有働 じゃあ、構想は7年前からあったのですか。
塩田 はい。それをどこで発表するかを考えたのですが、週刊文春が2016年からスクープを連発して「文春砲」と呼ばれ、他メディアも「週刊文春によると〜」と報じるようになっていました。そうした“ニュースの中心”で書けば、自分の訴えが響くのではないかと思い、いつか週刊文春から連載依頼が来る日に備えてメモを続けていました。
有働 本当に依頼が来たのがスゴイ。でも、週刊誌批判にあたる内容は問題視されませんでしたか?
“新幹線作戦”を講じて
塩田 そこは策を講じました。導入部分の「宣戦布告」を書いておいて、2022年に編集者が僕の住む京都へ来るために新幹線に乗ったタイミングで、その原稿をメールしたんです。考える余裕は与えず、でも面白かったらゴーを出すはずだと。「週刊誌批判もあるけど続きが気になりませんか?」と聞く作戦です。
有働 反応はどうでしたか?
塩田 興奮気味に「書いてください!」と言われてホッとしました。
有働 私は「宣戦布告」を読んだ時、ドキッとしました。加害者になりたくないから自分からSNSに書きこみはしないのですが、誰かの炎上を目にしてほくそ笑むような気持ちが、心のどこかにもしかしたらあるのかも、と。
塩田 「宣戦布告」の内容は、8つの要素で成り立っています。意見の極性化、事実の軽視、匿名性、準公人の範囲、情報被害の普遍性、炎上への加担、正義とは何か、SNSで遠くから攻撃する安全圏のスナイパー……1つ2つだと響かない読者がいても、8つの矢を射てば、どれかは思い当たる確率が高まります。ある人は罪悪感を覚えるかもしれないし、またある人は怒るかもしれないけど、感情を揺さぶることで小説に引き込もうと考えました。

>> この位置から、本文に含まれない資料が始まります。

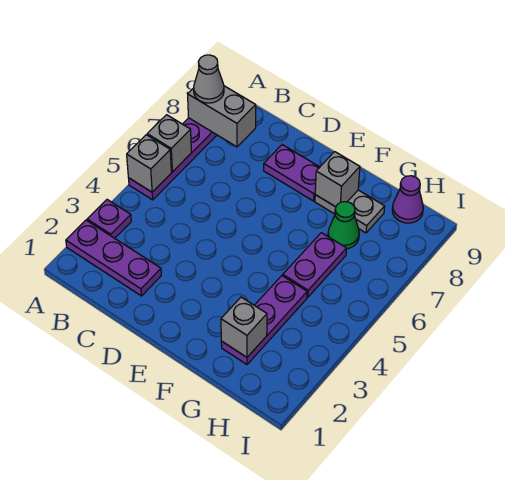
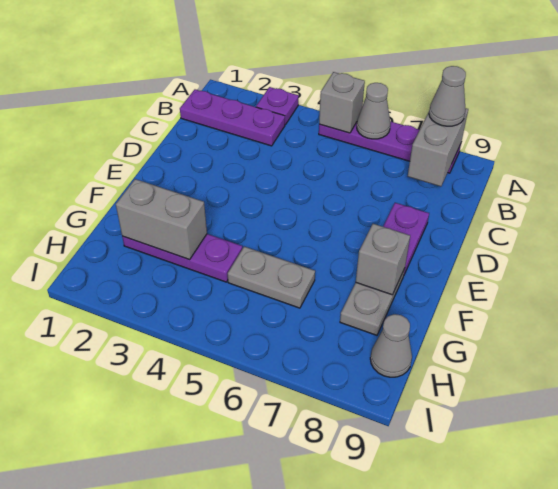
purple plate A2:C2 level 1 -> purple plate B1:B3 level 1
grey brick A6 level 2 -> grey cone A6 level 2
grey brick G2 level 2 -> grey brick G2:G3 level 2
purple plate G5:G6 level 1 -> grey plate G5:G6 level 1
green cone G7 level 1 -> none
purple cone H9 level 1 -> grey cone H9 level 1

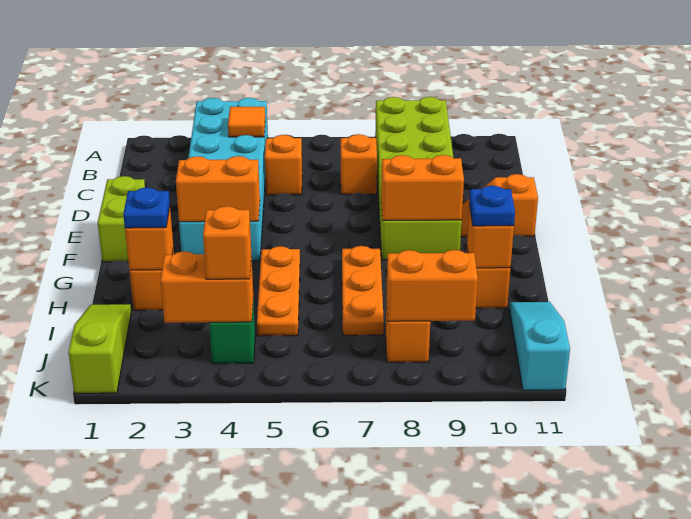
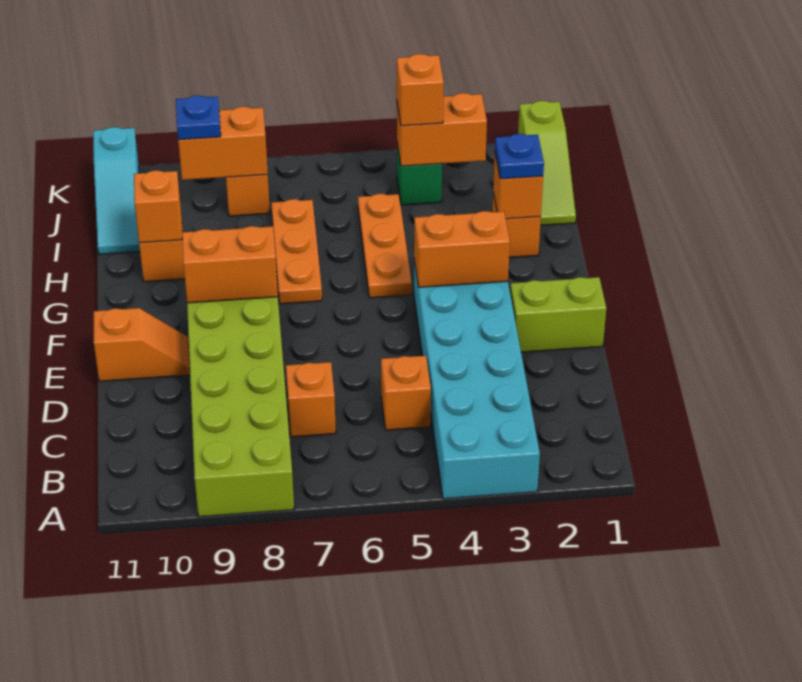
orange tile B4 level 2 -> none
lime brick E1:F1 level 1 -> lime brick E1:E2 level 1
blue plate H10 level 3 -> blue plate J9 level 3

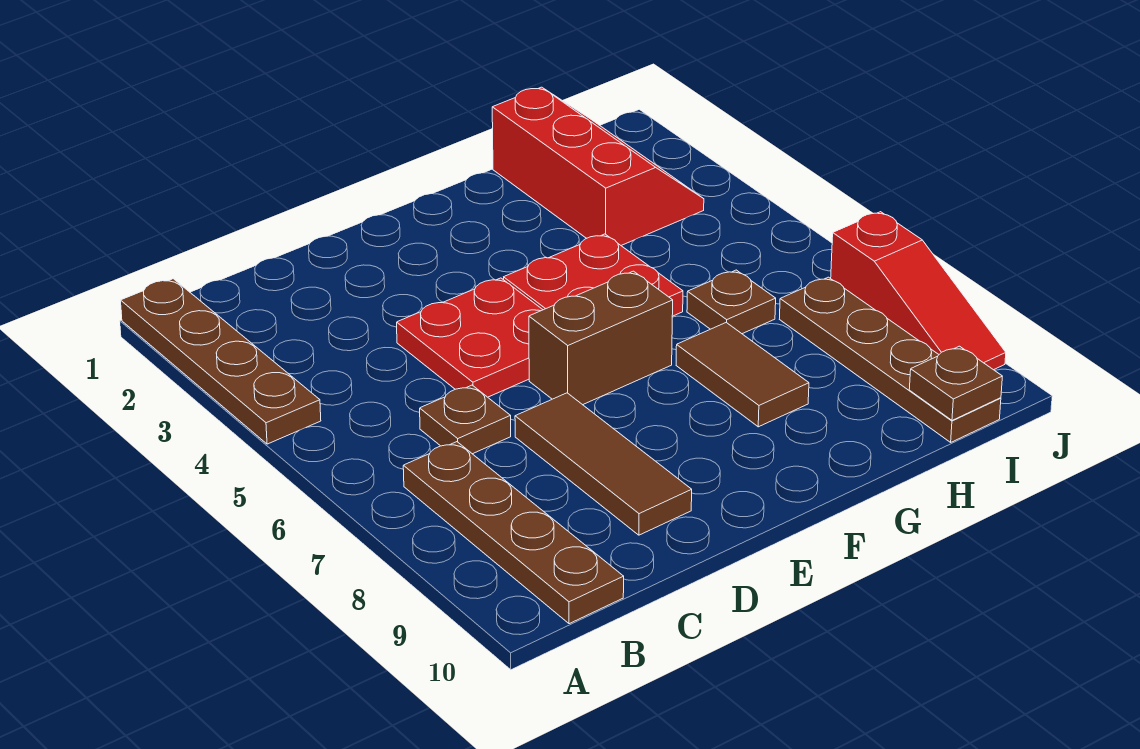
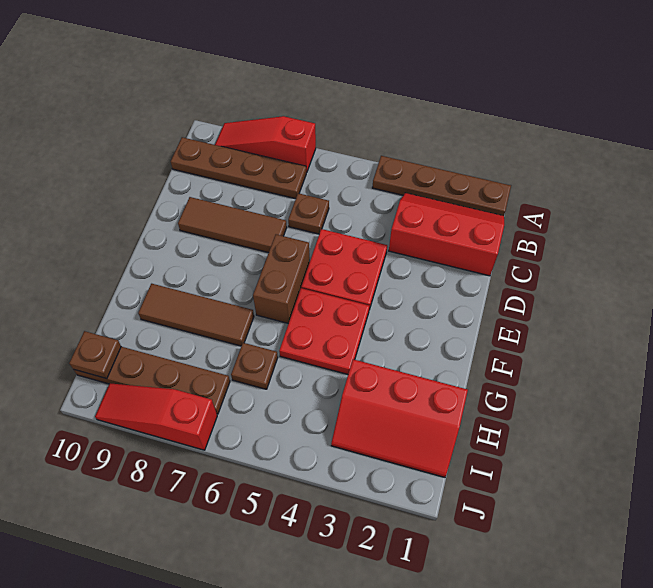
none -> red slope A7:A9 level 1 top 7
none -> red slope B1:C3 level 1 top C
brown tile G7:G8 level 1 -> brown tile G7:G9 level 1

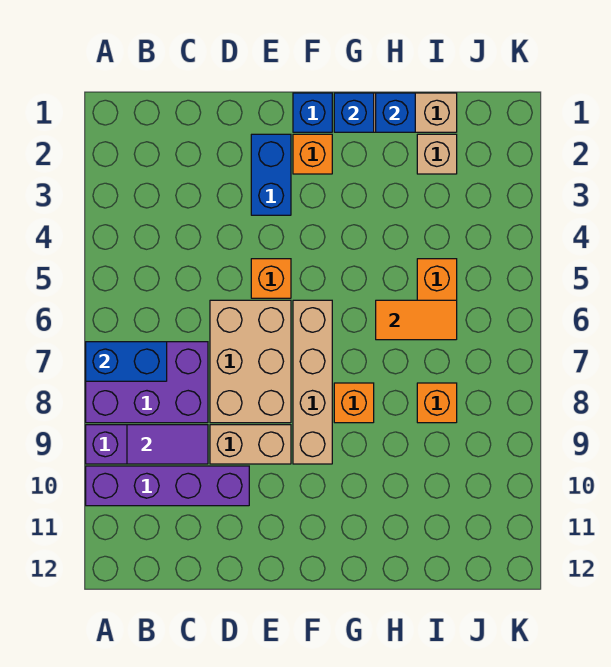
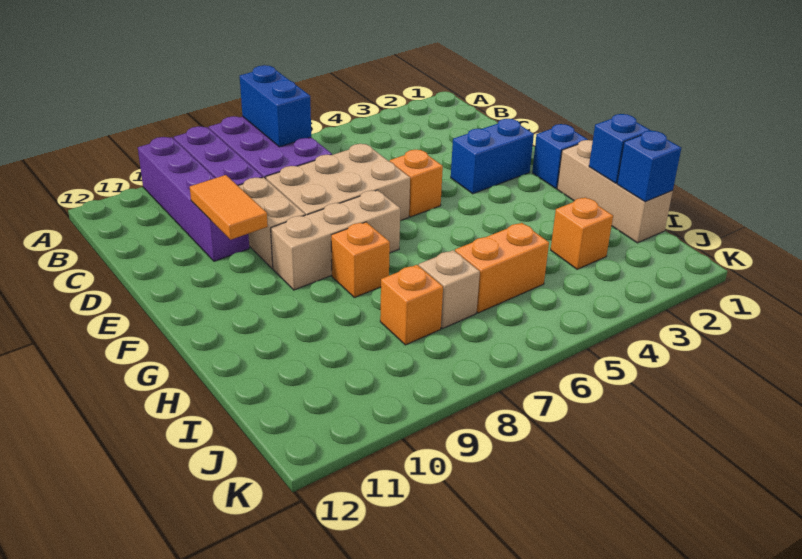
purple tile B9:C9 level 2 -> none
orange brick F2 level 1 -> orange brick I3 level 1
tan brick F6:F9 level 1 -> tan brick F7:F9 level 1
blue brick G1 level 2 -> blue brick I1 level 2
orange tile H6:I6 level 2 -> orange tile D10:E10 level 2
tan brick I2 level 1 -> tan brick I7 level 1

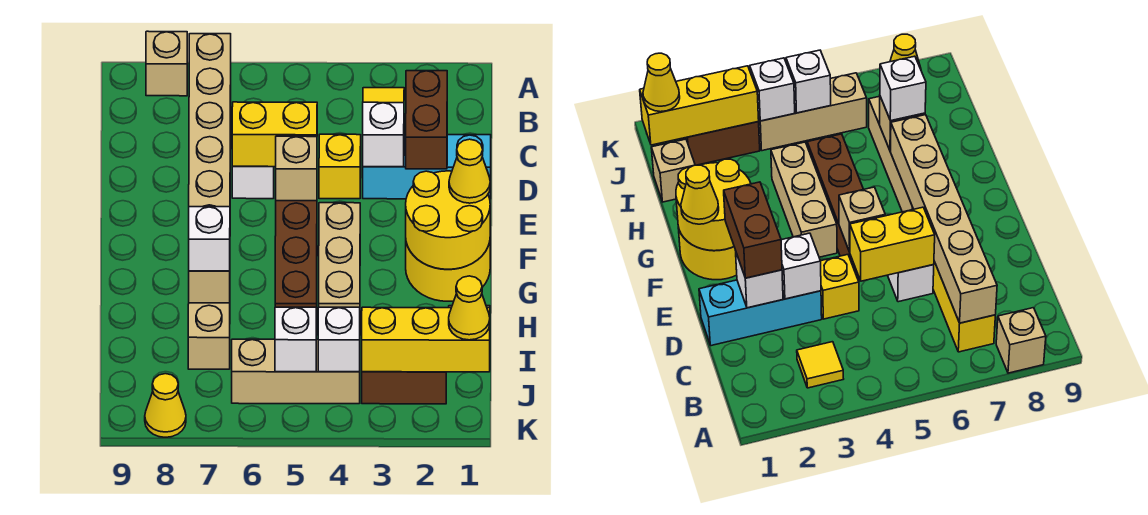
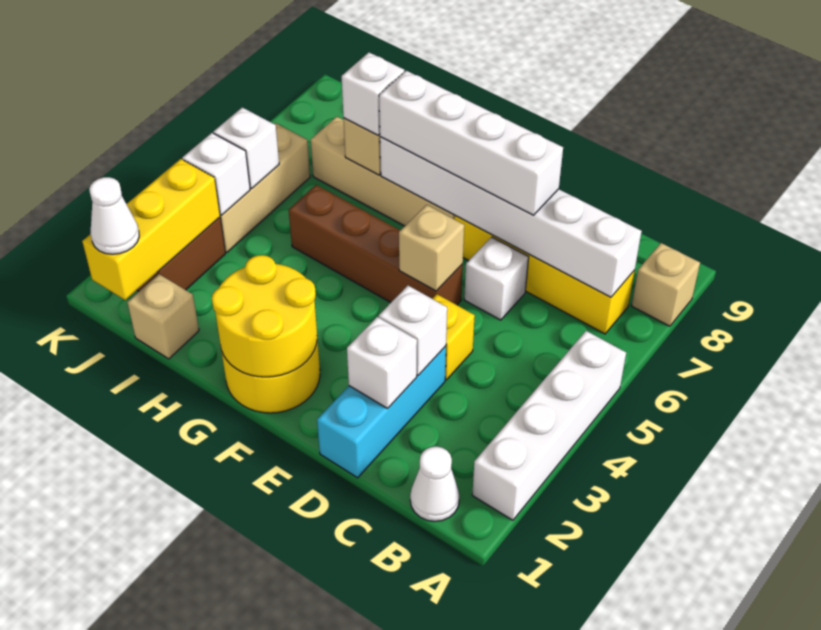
none -> white brick A2:A5 level 1
none -> white cone B1 level 1
yellow tile B3 level 1 -> none
tan brick B7:G7 level 2 -> white brick B7:G7 level 2
brown brick D2:E2 level 3 -> none
yellow brick D5:D6 level 2 -> none
none -> white brick D7:G7 level 3
yellow cone F1 level 3 -> none
tan brick F4:H4 level 1 -> none
yellow cone J1 level 3 -> white cone J1 level 3
yellow cone K8 level 1 -> none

有働 執筆の準備期間には、女子プロレスラー・木村花さんが、テレビ出演時の言動をSNSで誹謗中傷され、亡くなった事件がありました。小説と似たことが実際に起きていく現実をどう捉えていましたか?
塩田 大きな炎上が起こるたびにSNSの誹謗中傷の中身を確認しましたが、匿名性の陰に隠れ、人の心を抉ってやろうと考え抜かれた言葉が目につきました。小説を書いたからといって解決策を提示できるわけではないですが、SNSに書き込む前に、ブレーキを踏む感覚が広がってほしいという思いはある。現代小説家としていま何ができるかを考え続け、この作品を書きあげました。
有働 この対談前、塩田さんと週刊文春編集部に突入してきました(笑)。私が編集長に、不倫スキャンダルで俳優さんの人生が狂うことに良心の呵責はありますかと尋ねたら、「まぁあるにはあるけど、そんなに……」みたいな答えでしたけど、どう受け取りましたか?